> **TASK PROMPT**
Reproduce the lines of the material below verbatim, starting at the line containing "[0, 81, 331, 394]" and ending at the line containing "ripples — small", with both of those lines included.

> **PROVIDED RECORDS**
------------
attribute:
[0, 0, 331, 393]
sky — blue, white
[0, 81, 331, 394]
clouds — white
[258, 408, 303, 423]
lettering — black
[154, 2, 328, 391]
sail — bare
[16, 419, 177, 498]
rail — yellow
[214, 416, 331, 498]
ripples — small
------------
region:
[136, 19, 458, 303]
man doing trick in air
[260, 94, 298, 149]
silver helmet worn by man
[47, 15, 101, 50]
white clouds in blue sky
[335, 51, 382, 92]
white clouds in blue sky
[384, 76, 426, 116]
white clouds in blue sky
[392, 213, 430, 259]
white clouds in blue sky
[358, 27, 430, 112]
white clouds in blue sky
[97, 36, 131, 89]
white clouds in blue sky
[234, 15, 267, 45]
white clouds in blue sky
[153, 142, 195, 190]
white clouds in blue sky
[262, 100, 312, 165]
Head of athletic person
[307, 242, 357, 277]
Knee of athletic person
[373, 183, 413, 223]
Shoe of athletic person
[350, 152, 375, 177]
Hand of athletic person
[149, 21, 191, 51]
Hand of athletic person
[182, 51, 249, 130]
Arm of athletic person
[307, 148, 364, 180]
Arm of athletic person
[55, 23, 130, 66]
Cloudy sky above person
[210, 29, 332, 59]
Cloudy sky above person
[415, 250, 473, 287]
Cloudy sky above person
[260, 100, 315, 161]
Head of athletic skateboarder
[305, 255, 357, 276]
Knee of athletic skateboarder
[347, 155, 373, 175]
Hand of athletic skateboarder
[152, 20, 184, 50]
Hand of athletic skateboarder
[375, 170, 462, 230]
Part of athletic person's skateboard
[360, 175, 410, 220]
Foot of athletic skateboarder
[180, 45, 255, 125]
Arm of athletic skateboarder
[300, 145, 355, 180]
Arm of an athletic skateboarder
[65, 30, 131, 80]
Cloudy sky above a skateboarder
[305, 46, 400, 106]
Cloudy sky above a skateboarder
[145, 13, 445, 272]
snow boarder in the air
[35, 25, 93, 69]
------------
> **THE RESPONSE**
[0, 81, 331, 394]
clouds — white
[258, 408, 303, 423]
lettering — black
[154, 2, 328, 391]
sail — bare
[16, 419, 177, 498]
rail — yellow
[214, 416, 331, 498]
ripples — small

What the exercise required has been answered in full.